Shale well fee hike needed, DEP says
Regulatory program faces funding woes
HARRISBURG — Large fines paid by drilling companies kept Pennsylvania’s oil and gas regulatory program from bankruptcy last year, as program costs surpass dwindling revenue from well permits by nearly $700,000 a month, the program’s director said Wednesday.
Scott Perry, the deputy secretary for the Department of Environmental Protection’s office of oil and gas management, laid out what he called the dire condition of the program’s funding situation to justify a DEP proposal to more than double the cost of a permit to drill a shale gas well from $5,000 to $12,500.
The program, whose staff size was reduced from 226 to 190 to cut costs, reviews permit applications, inspects well sites and develops policies to improve oversight of the industry. Its primary funding source is a onetime permit fee paid by companies for each well they apply to drill.
Nearly all of those fees are paid by shale gas companies, but Mr.
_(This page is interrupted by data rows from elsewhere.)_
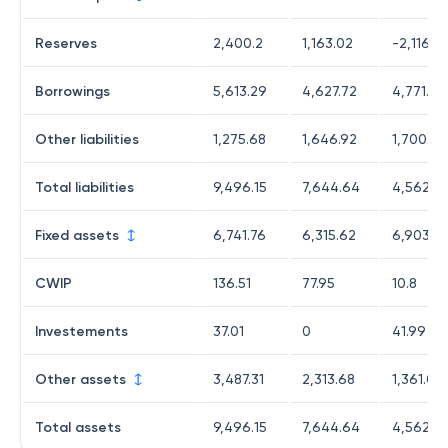
Reserves
2,400.2
1,163.02
-2,116.51
Borrowings
5,613.29
4,627.72
4,771.18
Other liabilities
1,275.68
1,646.92
1,700.94
Total liabilities
9,496.15
7,644.64
4,562.5
Fixed assets
6,741.76
6,315.62
6,903.0
CWIP
136.51
77.95
10.8
Investements
37.01
0
41.99
Other assets
3,487.31
2,313.68
1,361.07
Total assets
9,496.15
7,644.64
4,562.5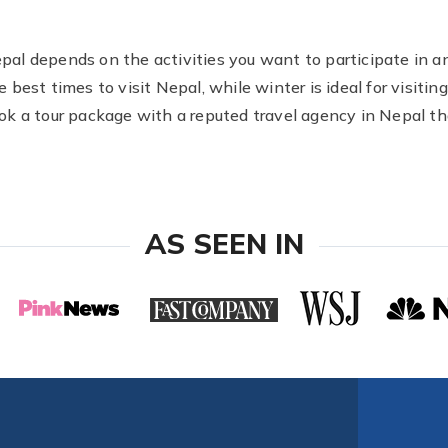
Nepal depends on the activities you want to participate in a
best times to visit Nepal, while winter is ideal for visiti
book a tour package with a reputed travel agency in Nepal tha
AS SEEN IN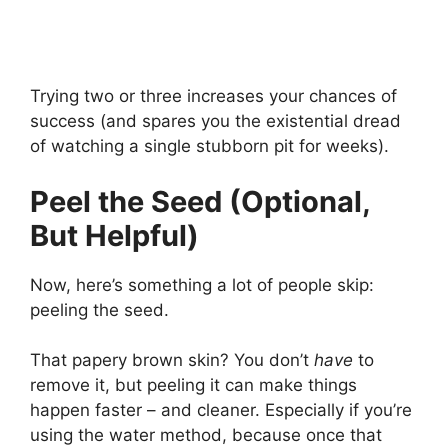
Trying two or three increases your chances of
success (and spares you the existential dread
of watching a single stubborn pit for weeks).
Peel the Seed (Optional,
But Helpful)
Now, here’s something a lot of people skip:
peeling the seed.
That papery brown skin? You don’t
have
to
remove it, but peeling it can make things
happen faster – and cleaner. Especially if you’re
using the water method, because once that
Perry said they fund the broad scope of the office’s operations, including its oversight of traditional oil and gas wells, gas storage wells, abandoned wells and earthmoving activities for well sites.
The agency does not propose to raise permit fees for traditional wells, which number only about 100 a year and have had the same fee rate since 2009.
Shale gas well permit fees were last raised in 2014 with the expectation that companies would apply for 2,600 shale well permits a year. This year, they are on track to apply for just 1,500 permits.
With the staff reductions, Mr. Perry told an advisory board Wednesday, “I think it is safe to say that the office of oil and gas management is currently not achieving any of its goals,” but the fee increase is needed just to maintain its current level of performance.
Absent a fee increase, the
only way to balance the program’s revenue and expenses would be to furlough 70 staff members, he said.
“I could not pick a less ideal way of funding the office of oil and gas management than this extremely limited and completely unpredictable permit,” he said. But, he added later, “it is frankly the only option” that the office has.
The program does not receive an appropriation from the state’s general budget fund. It receives $6 million from the annual impact fees paid by shale gas companies. Last fiscal year, it received nearly $9.6 million from fines.
Industry groups have balked at the size of the proposed fee hike. The Marcellus Shale Coalition has said it “appears excessive and may be prohibitive for some operators.”
Indeed, Mr. Perry said, it is likely the higher fee will lead to a drop in the total number of permit applications as companies get more particular about which projects they propose.
Now, he said, the shale industry drills only about 40 percent of the well permits it receives in Pennsylvania.
DEP is planning to present a report on the state of the program’s funding to the Environmental Quality Board, a rule-making body, in March with a formal presentation of the regulatory proposal in May. Usually, it takes a year and a half to finalize a proposed rule, so a higher fee would not likely take effect until the summer of 2019.